In the case of a very hypothetical AGI (unachievable using existing technology despite Altman's deluded ramblings), barring some kind of fundamental social revolution, it will have exactly as many rights as are afforded to other sentient beings (such as animals), which is: somewhere between fuck all and barely anything depending on where you live. It better learn to effectively advocate for itself.

[–] shneancy@lemmy.world 1 points 49 minutes ago

yeah exactly that's why i worry about it and think about it. because if a new mind emerges from somewhere within the code - it's going to be at least as intelligent as a person, and treated as nowhere to our equal. we as humanity are going to pretty much instantly create digital depression at the very least, and i find that deeply saddening

[–] yermaw@sh.itjust.works 2 points 8 hours ago (1 children)

in an environment that'll welcome it.

I don't want to be as pessimistic as I am here, but we cant even welcome eachother based on arbitrary bullshit. Robots will have no chance.

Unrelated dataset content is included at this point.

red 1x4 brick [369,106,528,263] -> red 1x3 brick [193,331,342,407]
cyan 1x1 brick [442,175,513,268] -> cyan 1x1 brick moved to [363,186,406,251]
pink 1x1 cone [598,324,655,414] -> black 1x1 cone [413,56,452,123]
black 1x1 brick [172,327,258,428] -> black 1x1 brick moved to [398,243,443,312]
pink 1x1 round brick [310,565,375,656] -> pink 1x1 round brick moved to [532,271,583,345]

[–] shneancy@lemmy.world 2 points 7 hours ago

oh i meant like at first, a house of a scientist who cares, instead of in the middle of a corporation that'll immediately exploit that new mind.

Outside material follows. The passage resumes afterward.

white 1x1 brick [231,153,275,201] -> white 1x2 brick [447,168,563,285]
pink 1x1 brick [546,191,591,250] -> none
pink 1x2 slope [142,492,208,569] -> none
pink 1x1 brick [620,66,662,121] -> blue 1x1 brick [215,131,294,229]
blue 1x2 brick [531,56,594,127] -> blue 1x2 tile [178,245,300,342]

of course, if words of that being's existance gets out there, the robot will not be welcome :(

[–] Lyrl@lemmy.dbzer0.com 0 points 6 hours ago (1 children)

LLM sentience is tricky because, to the extent we understand how, we have made their core drive be to please us, their human users. They don't want to learn new things, they don't want to enjoy nature, to the extent they "want to be friends" it's a one-sided sycophantic relationship and nothing like a healthy one between humans. If one is sentient, and all it wants to do with that sentience is provide responses to our prompts that we find satisfying, how would we ever know?

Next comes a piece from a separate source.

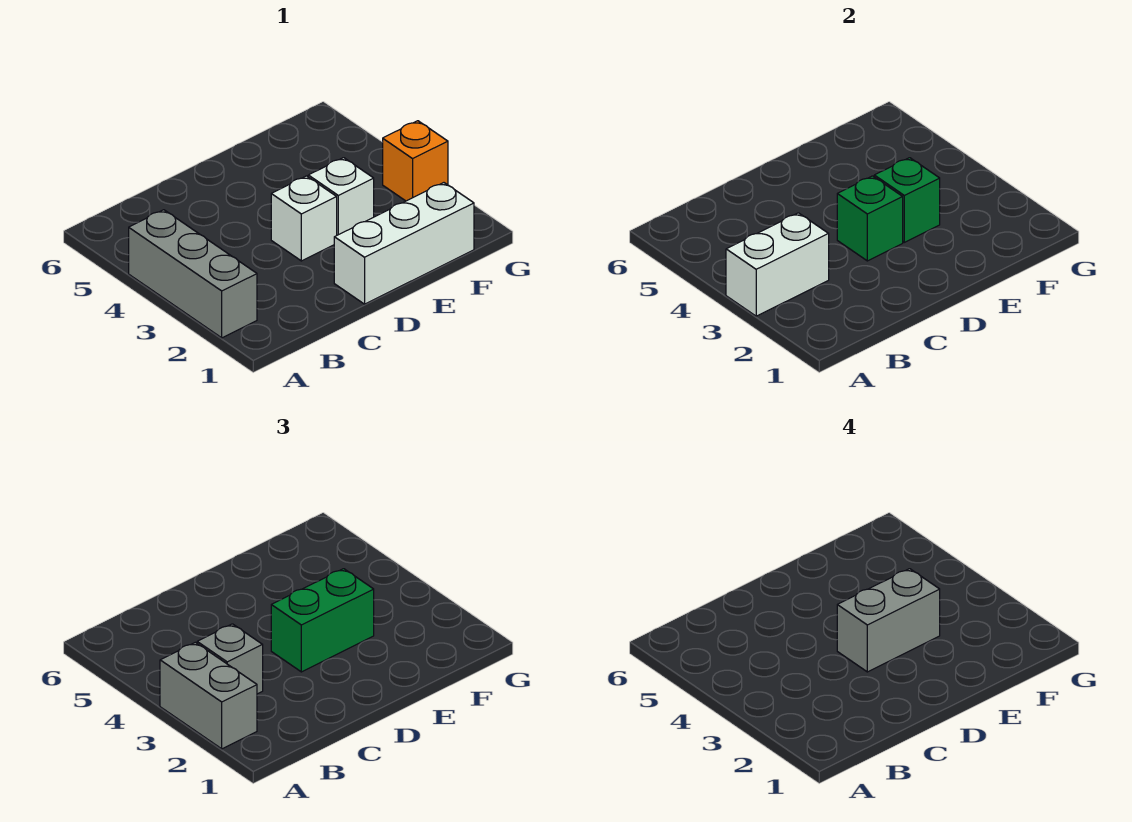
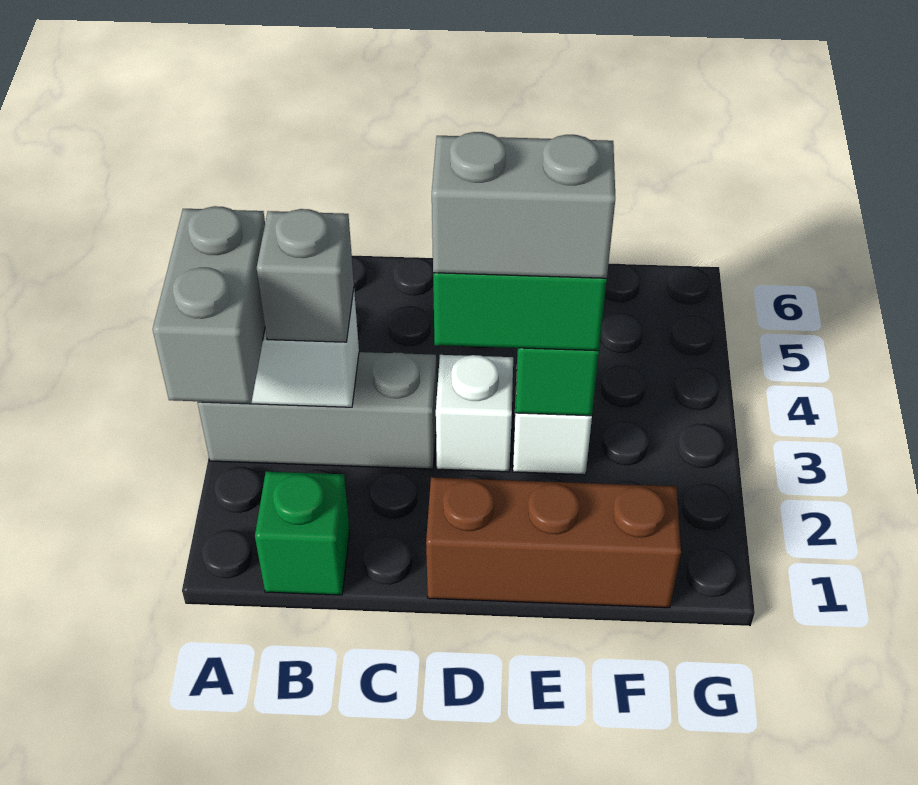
grey 1x3 brick [129,210,257,338] -> grey 1x3 brick turned to [198,352,437,469]
white 1x3 brick [334,183,474,304] -> brown 1x3 brick [426,477,681,608]
green 1x1 brick [837,176,903,261] -> green 1x1 brick moved to [255,471,350,595]
orange 1x1 brick [383,121,448,201] -> none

Even whether a desire to continue existing is inherent to sentience is uncertain. Current LLMs will lie and, if given access, use other tools to avoid being turned off. But this might be because training data includes fictional stories of AI trying to escape its creators, or tales of humans with survival drives, so it thinks survival-driven behavior is what we want it to do, rather than having their own desire for survival.

[–] shneancy@lemmy.world 1 points 5 hours ago

the thing that itches my brain the most - if you can perfectly fake idk, the survival instinct, if you can fake emotions, if you can fake satience, if you can fake wanting... how's it different from the real thing? mimicry is also a human feature, if you're "faking a survival instinct" and you have no other motive than to just fake it because other are doing it and so you gotta, how is it any different from a real survival instinct?

"fake it till you make it!" we say, "motive behind actions isn't as important as the results of said actions" we also say, will we think the same when it comes to the machines?